A finite difference scheme was used to predict the air particle velocity from the pressure measurement. Although the size of the sensor was “small” compared to many commercially available velocity probes, it was shown that such a sensor could lead to errors if there is any mismatching between the different pressure microphones.
There is also the potential for interference, since the microphones are housed together in a small volume. This interference may significantly affect the sensor signal-to-noise ratio, especially at low sound pressure levels. It is thus clear that a velocity sensor free of disadvantages of prior art velocity sensors is still needed in the industry.
As part of ASAC systems as well as for Active Vibration Control (AVC), acceleration sensors of high sensitivity and low mass can also contribute to overall control of structural vibration and interior noise. The conventional accelerometer consists mainly of a uniform cantilever beam fixed to the accelerometer housing and which is attached to a structure, the parameters of which are to be detected and measured. As the accelerometer vibrates due to base excitation, the cantilever tip oscillates about the undeformed axis, and the deflection at any point along the undeformed axis of the beam is a function of the excitation acceleration. It would be desirable to apply principles of the fiber tip based Fabry-Perot sensor to measurements of such a deflection of the oscillating beam.

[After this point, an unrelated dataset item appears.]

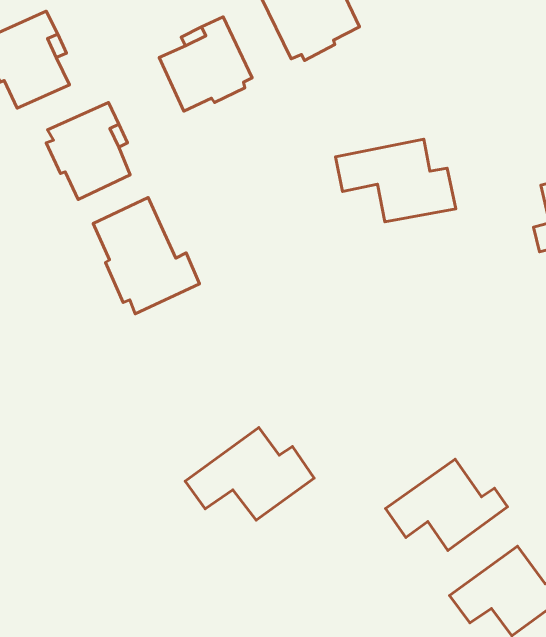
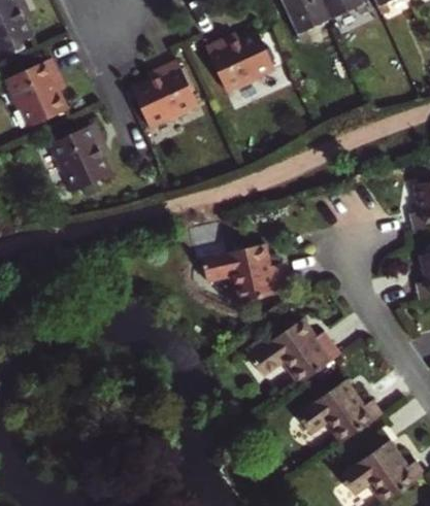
building: [335,139,456,222] -> [198,241,284,300]
building: [93,197,200,314] -> none
building: [185,428,314,520] -> [245,316,337,382]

Summarizing the discussion of the prior art supra, it is readily understood to those skilled in the art that it is still a long-lasting need in the field of active structural acoustical control to provide a wide bandwidth (in the frequency range of 50 Hz to 7.5 KHz) fiber tip based Fabry-Perot sensor systems for acoustic measurements with an extensively designed digital phase demodulation technique, free of disadvantages of the prior art acoustical measurement systems, and which would be capable of serving as microphone, velocity sensor, and acceleration sensor.